ADMIN_TOKEN=$(docker compose exec -T api php bin/console auth:create-token --kind=admin --role=admin --quiet)

# Create a consumer + token (requires a policy_id; use the seeded "moderate")
POLICY_ID=$(curl -s -H "Authorization: Bearer $ADMIN_TOKEN" \
  http://localhost:8081/api/v1/admin/policies \
  | php -r '$j=json_decode(stream_get_contents(STDIN),true); foreach($j["items"] as $p){if($p["name"]==="moderate"){echo $p["id"];break;}}')
CONSUMER=$(curl -s -X POST -H "Authorization: Bearer $ADMIN_TOKEN" -H "Content-Type: application/json" \
  -d "{\"name\":\"firewall-1\",\"description\":\"edge\",\"policy_id\":$POLICY_ID}" \
  http://localhost:8081/api/v1/admin/consumers)
CONSUMER_ID=$(echo "$CONSUMER" | php -r 'echo json_decode(stream_get_contents(STDIN),true)["id"];')
TOKEN_RESP=$(curl -s -X POST -H "Authorization: Bearer $ADMIN_TOKEN" -H "Content-Type: application/json" \
  -d "{\"kind\":\"consumer\",\"consumer_id\":$CONSUMER_ID}" \
  http://localhost:8081/api/v1/admin/tokens)
CONSUMER_TOKEN=$(echo "$TOKEN_RESP" | php -r 'echo json_decode(stream_get_contents(STDIN),true)["raw_token"];')

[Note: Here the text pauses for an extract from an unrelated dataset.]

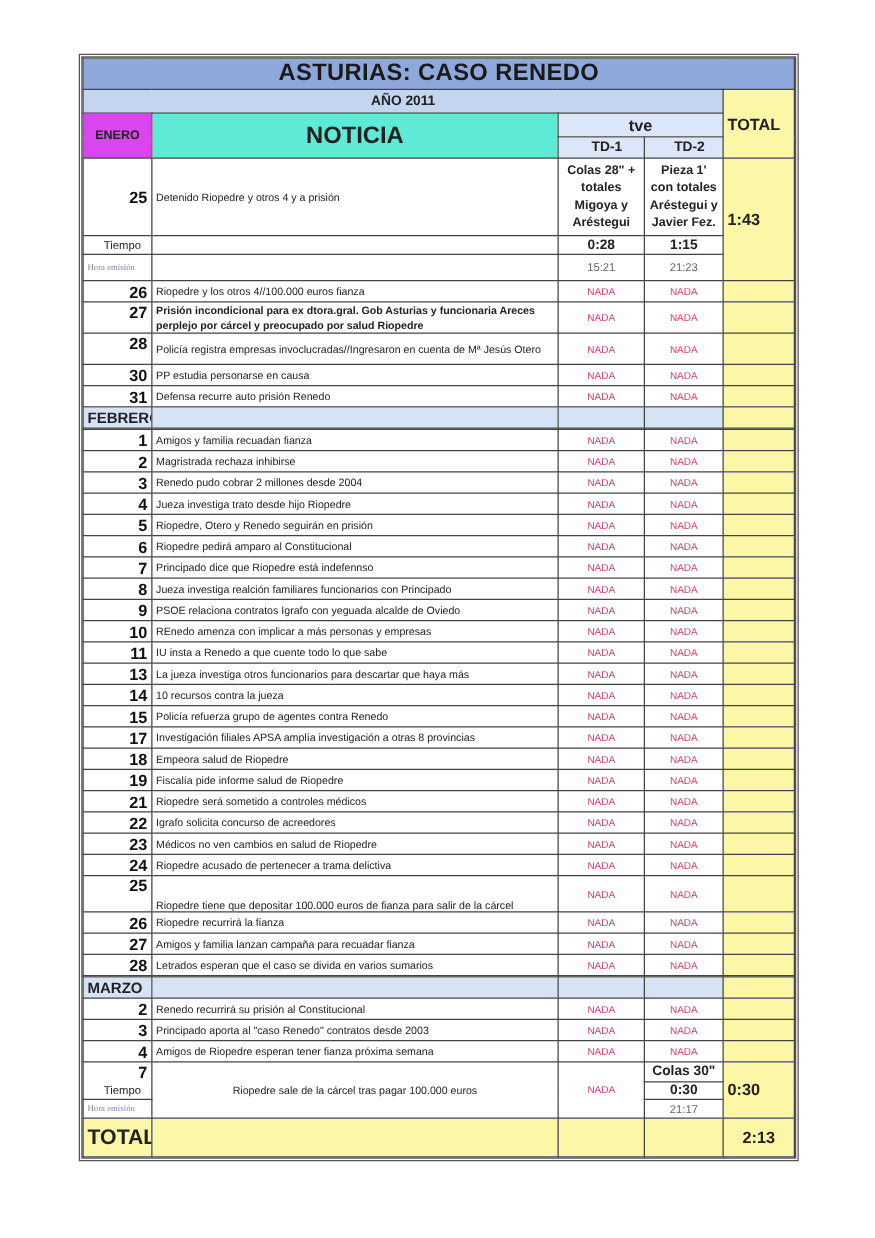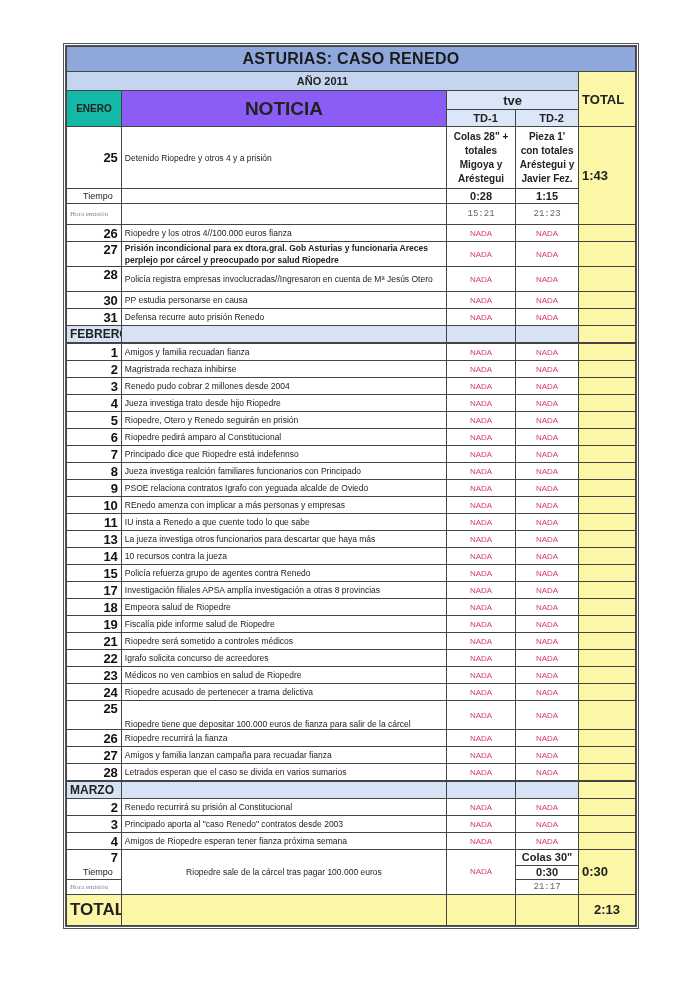"ASTURIAS: CASO RENEDO" .title { font-size: 16px -> 19px }
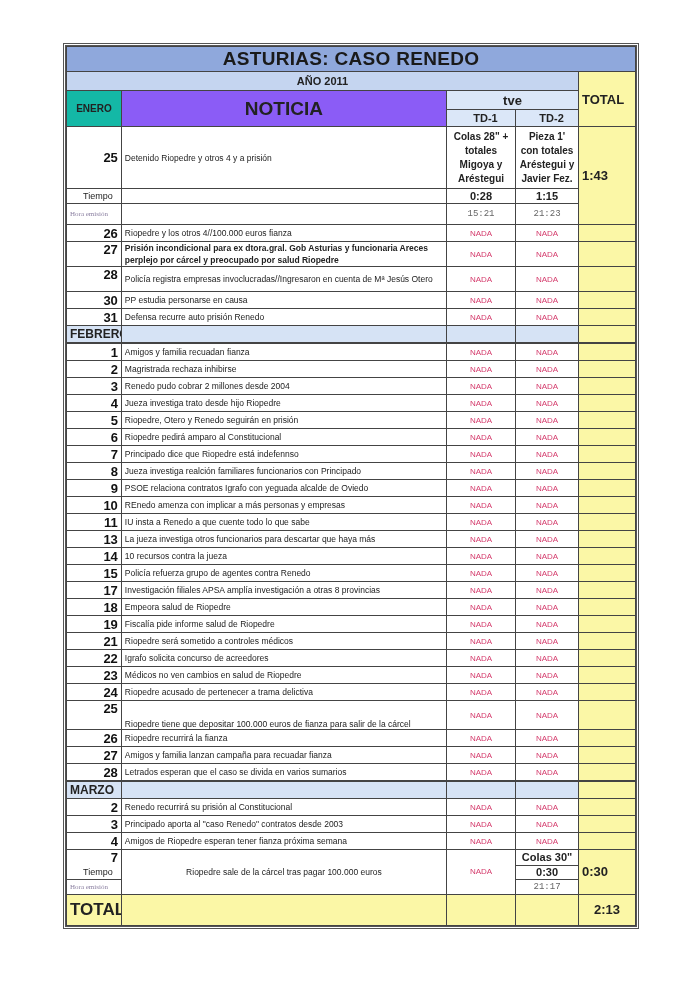"ENERO" .hdr-date { background: #14b8a6 -> #d946ef }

# Empty blocklist initially
curl -s -H "Authorization: Bearer $CONSUMER_TOKEN" http://localhost:8081/api/v1/blocklist
# -> empty body, 200

# Insert a manual block; blocklist now contains it
curl -s -X POST -H "Authorization: Bearer $ADMIN_TOKEN" -H "Content-Type: application/json" \
  -d '{"kind":"subnet","cidr":"198.51.100.0/24","reason":"x"}' \
  http://localhost:8081/api/v1/admin/manual-blocks > /dev/null
sleep 1
curl -s -H "Authorization: Bearer $CONSUMER_TOKEN" http://localhost:8081/api/v1/blocklist | grep -q "198.51.100.0/24"

# JSON format
curl -s -H "Authorization: Bearer $CONSUMER_TOKEN" \
  "http://localhost:8081/api/v1/blocklist?format=json" | grep -q '"reason":"manual"'

# ETag round-trip
ETAG=$(curl -s -D - -H "Authorization: Bearer $CONSUMER_TOKEN" \
  http://localhost:8081/api/v1/blocklist -o /dev/null | grep -i '^etag:' | cut -d' ' -f2 | tr -d '\r')
test "$(curl -s -o /dev/null -w '%{http_code}' -H "Authorization: Bearer $CONSUMER_TOKEN" \
  -H "If-None-Match: $ETAG" http://localhost:8081/api/v1/blocklist)" = "304"

# Three policies, three different counts after seeding scored data
# (Seed at least one IP with a high enough score that paranoid catches it but strict doesn't.)
# Detailed seeding handled by an integration test; here just verify the preview endpoint differs:
for P in strict moderate paranoid; do
  PID=$(curl -s -H "Authorization: Bearer $ADMIN_TOKEN" http://localhost:8081/api/v1/admin/policies \
    | php -r "\$j=json_decode(stream_get_contents(STDIN),true); foreach(\$j['items'] as \$p){if(\$p['name']==='$P'){echo \$p['id'];break;}}")
  curl -s -H "Authorization: Bearer $ADMIN_TOKEN" \
    http://localhost:8081/api/v1/admin/policies/$PID/preview
  echo
done

# Token wrong kind: admin can't pull blocklist
test "$(curl -s -o /dev/null -w '%{http_code}' -H "Authorization: Bearer $ADMIN_TOKEN" \
  http://localhost:8081/api/v1/blocklist)" = "401"

docker compose down -v

Handoff

  1. Commit:

    feat(M07): policies, blocklist distribution endpoint
    
    - policy CRUD with thresholds (replaces wholesale on PATCH)
    - GET /api/v1/blocklist (text + json), ETag with If-None-Match round-trip
    - per-policy 30s cache, invalidated on relevant mutations
    - BlocklistBuilder with allowlist filtering and manual-block dedup
    - perf test: 50k entries < 500ms (sqlite)
    
  2. Append to PROGRESS.md:

    ## M07 — Policies & distribution (done)
    
    **Built:** policy CRUD, blocklist endpoint, preview endpoint, ETag, perf-tested at 50k entries.
    
    **Notes for next milestone:**
    - Per-policy cache TTL = 30s. Mutation endpoints invalidate the cache for affected policies.
    - The text/plain format is universal; firewall-specific consumers transform on their side. Examples land in M13.
    - DELETE on a policy with consumers returns 409 with the consumer list.
    - Performance: SQLite hits the 500ms target with [add measured number]. MySQL [add measured number].
    
    **Deviations from SPEC:** [list any, e.g. additional index added]
    **Added dependencies:** none.
    
  3. Stop. Do not start M08.